For a certain segment of the young and wealthy, Mexico City is an oyster waiting to open: filled with chic restaurants, poolside hotel parties and exclusive art openings.
"Mexico is the land of opportunity," says Rodrigo Peñafiel, a promoter of exclusive Mexico City parties and member of a successful water-bottling family. "The U.S. used to be, but it´s going through a crisis. Mexico is a young country, more open, more experimental, more sexual, more risk-taking."
THE GLITTERATI
And more Mexicans are actually able to afford the glittering garments parading down the runways at Fashion Week. With the passage of NAFTA the availability of luxury goods has soared in Mexico.
Just off of Avenue Presidente Masaryk, the Rodeo Drive of Mexico City, sits the Mulsanne luxury car dealership. Inside is the crown jewel, a bright yellow Lamborghini Murcielago that sells for US$300,000.
The manager, Jerónimo Irurita, says the luxury car business is tied tightly to the whims of the daily news: a rash of kidnappings will send sales plummeting (although his fleet of bulletproof cars do better in those times) .
But worse, he says, is the threat of a left-wing government.
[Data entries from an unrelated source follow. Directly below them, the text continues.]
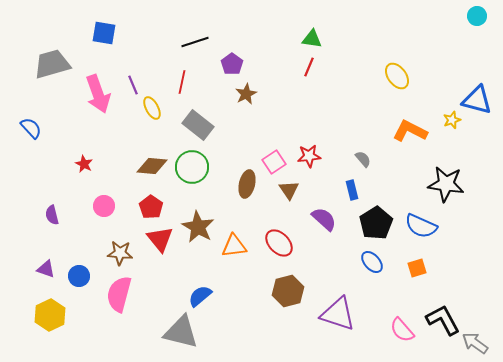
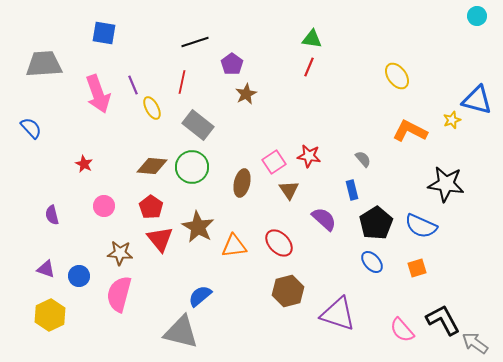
gray trapezoid at (52, 64): moved 8 px left; rotated 12 degrees clockwise
red star at (309, 156): rotated 15 degrees clockwise
brown ellipse at (247, 184): moved 5 px left, 1 px up
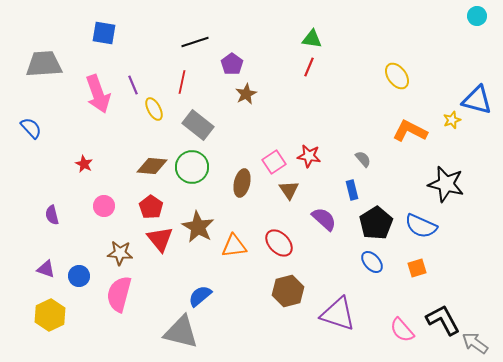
yellow ellipse at (152, 108): moved 2 px right, 1 px down
black star at (446, 184): rotated 6 degrees clockwise
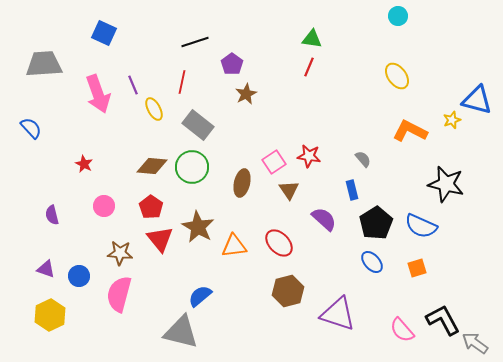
cyan circle at (477, 16): moved 79 px left
blue square at (104, 33): rotated 15 degrees clockwise
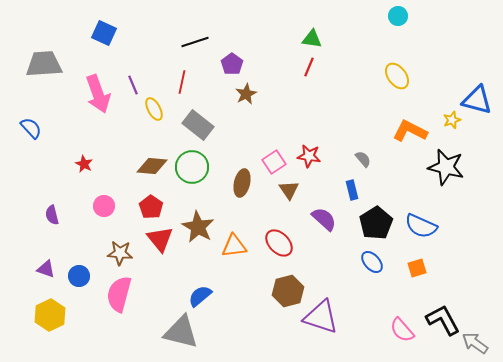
black star at (446, 184): moved 17 px up
purple triangle at (338, 314): moved 17 px left, 3 px down
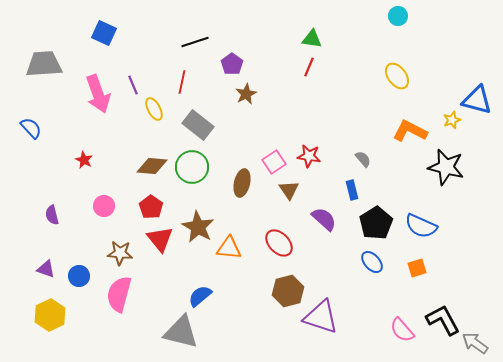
red star at (84, 164): moved 4 px up
orange triangle at (234, 246): moved 5 px left, 2 px down; rotated 12 degrees clockwise
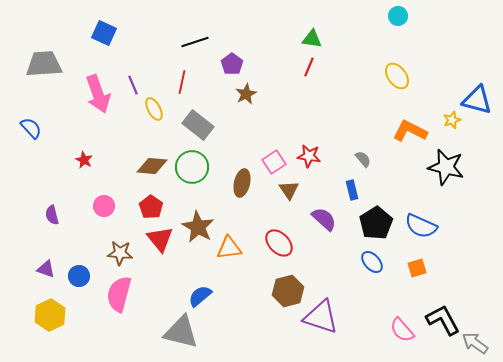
orange triangle at (229, 248): rotated 12 degrees counterclockwise
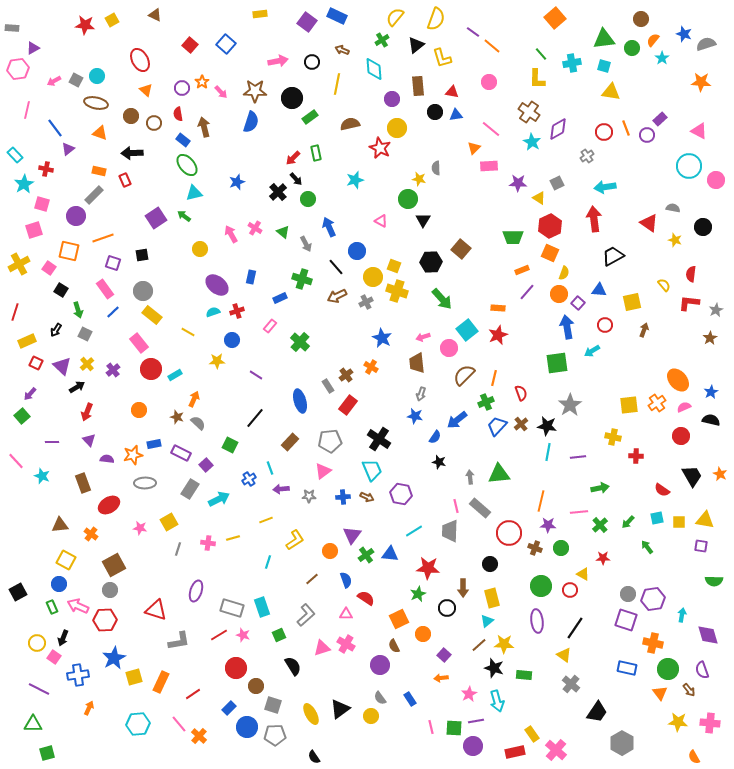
Irurita said that in the month leading up to the July 2 presidential election, when López Obra- dor led the polls, sales ground to a halt.
"If the left had won, many of my clients would have moved to Miami," he said. "This business would have disappeared or it would have changed to cheaper cars."
With Calderón´s victory, business picked up nicely, and the yellow Lamborghini sold quickly to a Mexico City businessman, he said.
With extreme wealth comes extreme security. A couple blocks away from the dealership is Mexico´s first bulletproof boutique.
The owner, Miguel Caballero, started his business in war-torn Colombia, but moved to Mexico City because it encompassed two perfect factors: lots of rich people and lots of violence.
The store carries leather jackets, suits, sweaters and white T-shirts made with bulletproof material sewn inside. A gabardine raincoat comes with a protection level of IIIA, meaning it stops an Uzi.
In late November, anti-explosive clothes were flying off the shelves after guerrilla groups bombed a bank and the electoral court declared Calderón president.
Such is the price of being rich in Mexico.